When his gaze lifted to mine, there was an accusation in it. “Where’d you get this?”
“Part of a job.” The tension in Dice’s jaw said he didn’t like my answer very much. “Someone hired me to take it from a house. Sentimental value, apparently.” Dice’s sneer said that I’d been an idiot to believe that, confirming what I already suspected. “What is it? Where does it come from?”
Dice shook his head, his movements jerky as he flicked the cloth back over it in a way that said he didn’t want to look at it any longer than he had to. “You’ve been had.”
“In what way?” More headshaking followed as he shoved the cloth-wrapped bundle at me so violently that it forced me to catch it before it tumbled to the floor. Having retrieved it safely, I tucked it back into my jacket. “Tell me what it is.”
“Get it the fuck out of here!”
The amount of vitriol in Dice’s voice had me taking a step back. “Not till you tell me what’s got your knickers in such a twist?” He rounded the counter, and I backed away from his furious expression. “Listen, Dice…”
“Get it the fuck out of here! I won’t ask you again. And if you want my advice, you’ll take it back to wherever you found it, or you’ll get rid of it. Whoever these people are who’ve hired you to take it, trust me when I say that they’re not what they seem.”
I didn’t realize how far I’d gone until the door was at my back and there was nowhere else to go. “Sentimental value!” Dice laughed, but there was very little humor in it. “Yeah, we all want to get our hands on the Bontifi mask for sentimental reasons.”
“The Bontifi mask?”
“It’s a powerful occult artifact, if you really must know.”
Powerful! Occult! The words rebounded in my skull as Dice grabbed my jacket to jerk me away from the door. Once he’d cleared the way, he unlocked it and pushed me out onto the street, the action so violent that I stumbled and nearly fell. “Don’t come here again, .”
I might have argued, but the door was already closed, Dice apparently having reconsidered reopening to the point of dragging the blind down so I couldn’t see in. I stood there in stunned silence, the mask burning a hole in my chest even through its cloth covering. I might have stood there longer if it wasn’t for the familiar strains of Debussy starting up in my pocket.
The number wasn’t a familiar one as I pressed the button to take the call. “Mr.

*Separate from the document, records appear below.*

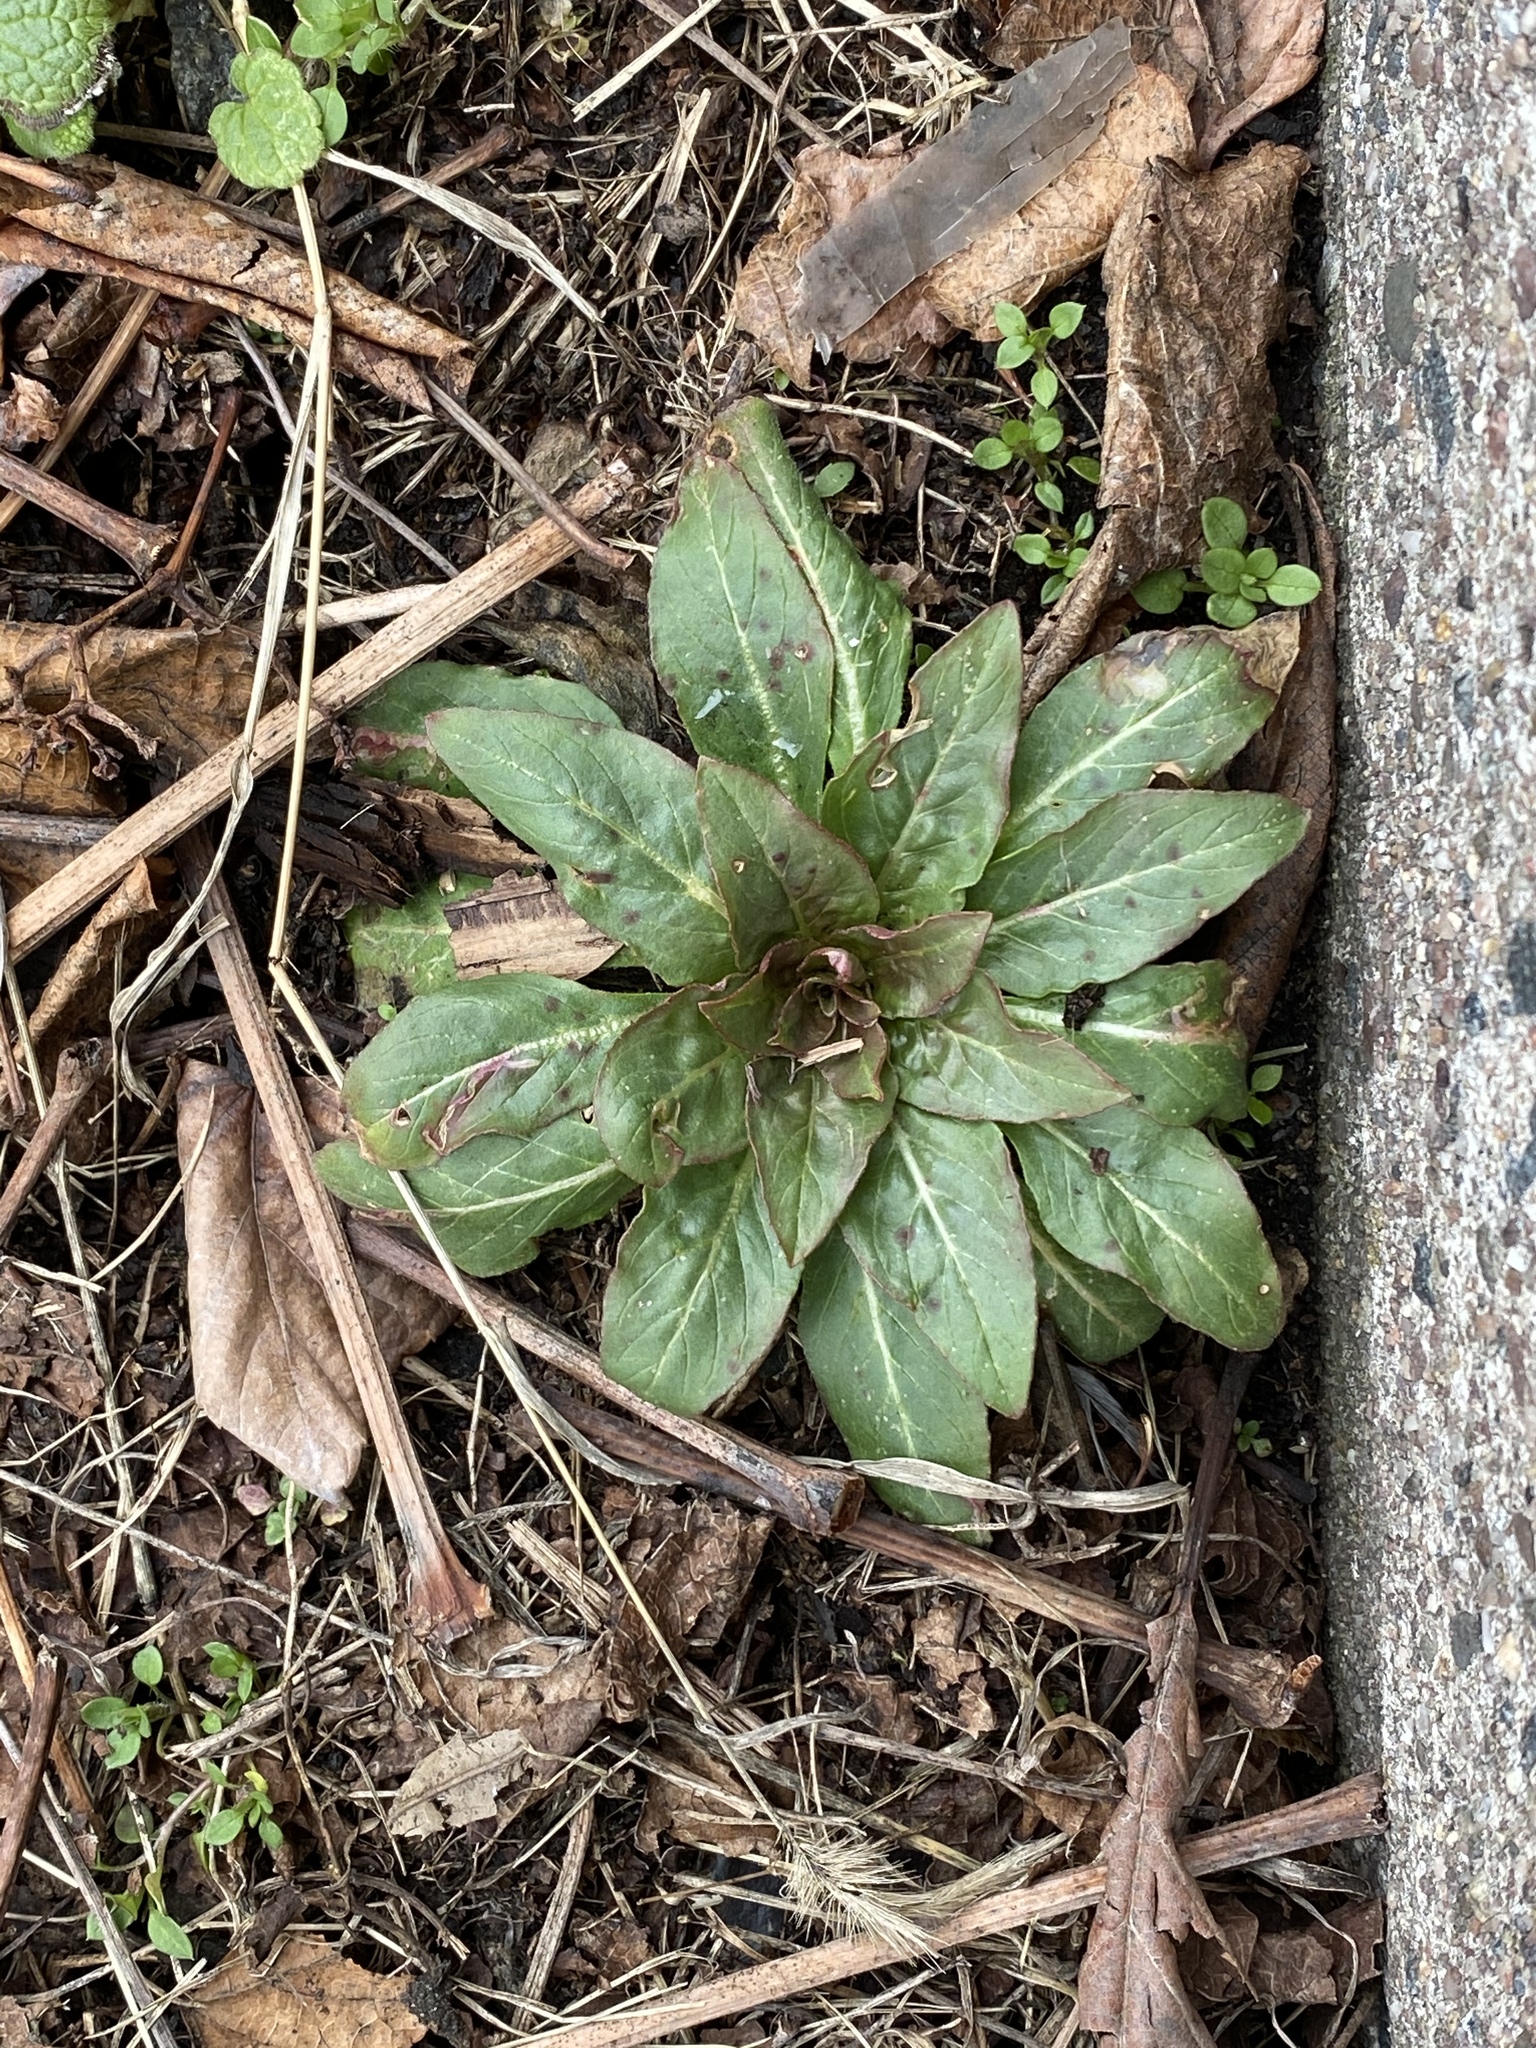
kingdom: Plantae
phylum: Tracheophyta
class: Magnoliopsida
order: Myrtales
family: Onagraceae
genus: Oenothera
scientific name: Oenothera biennis
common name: Common evening-primrose
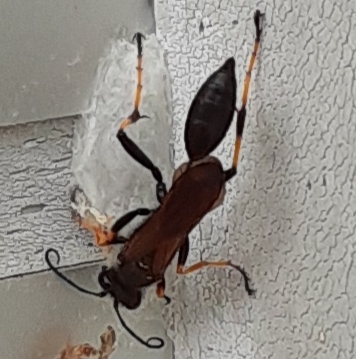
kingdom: Animalia
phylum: Arthropoda
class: Insecta
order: Hymenoptera
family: Sphecidae
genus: Sceliphron
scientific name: Sceliphron caementarium
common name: Mud dauber
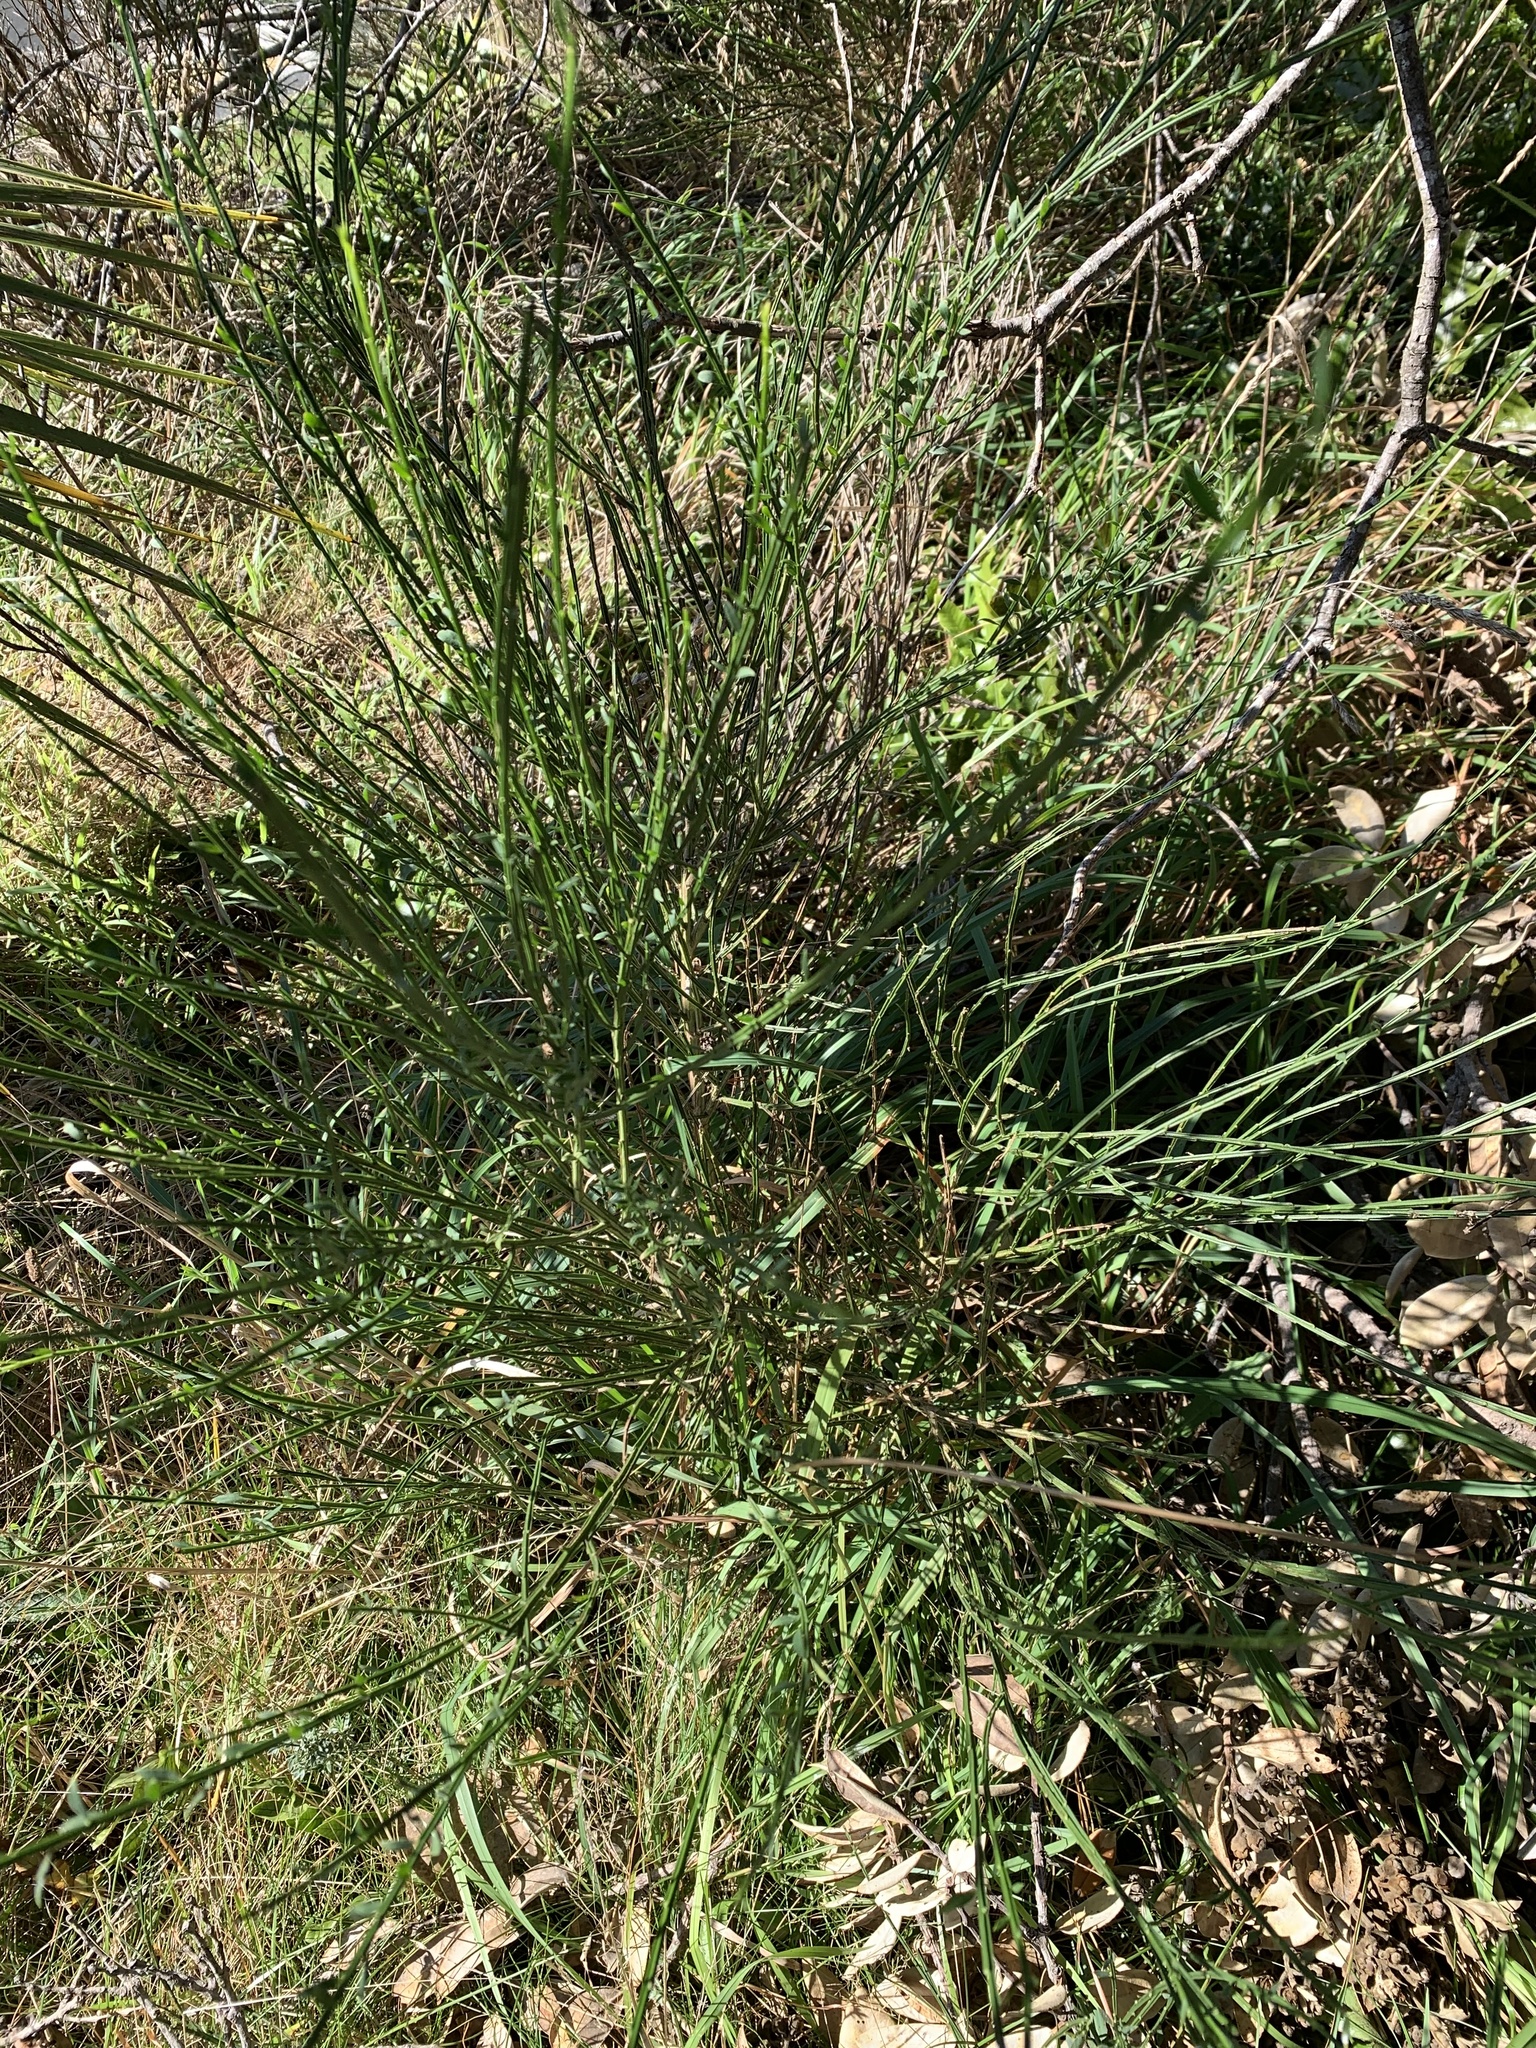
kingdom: Plantae
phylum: Tracheophyta
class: Magnoliopsida
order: Fabales
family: Fabaceae
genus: Cytisus
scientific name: Cytisus scoparius
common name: Scotch broom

Farrell,” a smooth male voice said before I could say a word. “You have something of ours. We need to arrange a meeting to take it off your hands.”
“Yours?” I queried, nausea starting up in my gut. “You weren’t the one I spoke to before. Where’s O’Reilly?”
“Busy,” the voice said. “You’ll be dealing with me now. Do you have a problem with that?”
I veered off the street and into an alley where it was much quieter, the wall at my back proving a useful aid in overcoming the sudden weakness in my legs to hold me up. There was no mistaking the veiled threat in the words. What had I gotten myself into? “No. No problem,” I lied. “It doesn’t matter to me who I deal with as long as I get my money.”
“As soon as we have our… parcel, you’ll get your money.”
Would I? Did I even want it? My moral code was being severely tested. I didn’t do weapons and although the mask wasn’t what you’d traditionally consider a weapon, Dice’s reaction told me that’s exactly what it was. I wiped a hand across my brow, unsurprised to find I’d broken out in a cold sweat.
“Mr. Farrell? When and where shall we meet?”
I lay my head back against the wall and tried to think. The man on the phone was nothing like the first person I’d spoken to. Now that cold clarity was coming to the fore, something told me the man had been an actor, and I’d fallen for it hook, line, and sinker. I should have realized from how different that conversation had been to how Baker had talked about them, it couldn’t have been authentic. I slid my hand into my jacket and curled my fingers around the edge of the mask. The easiest thing would be to hand it over, collect my money, and walk away. How bad could whatever they’d planned be? It was just a mask.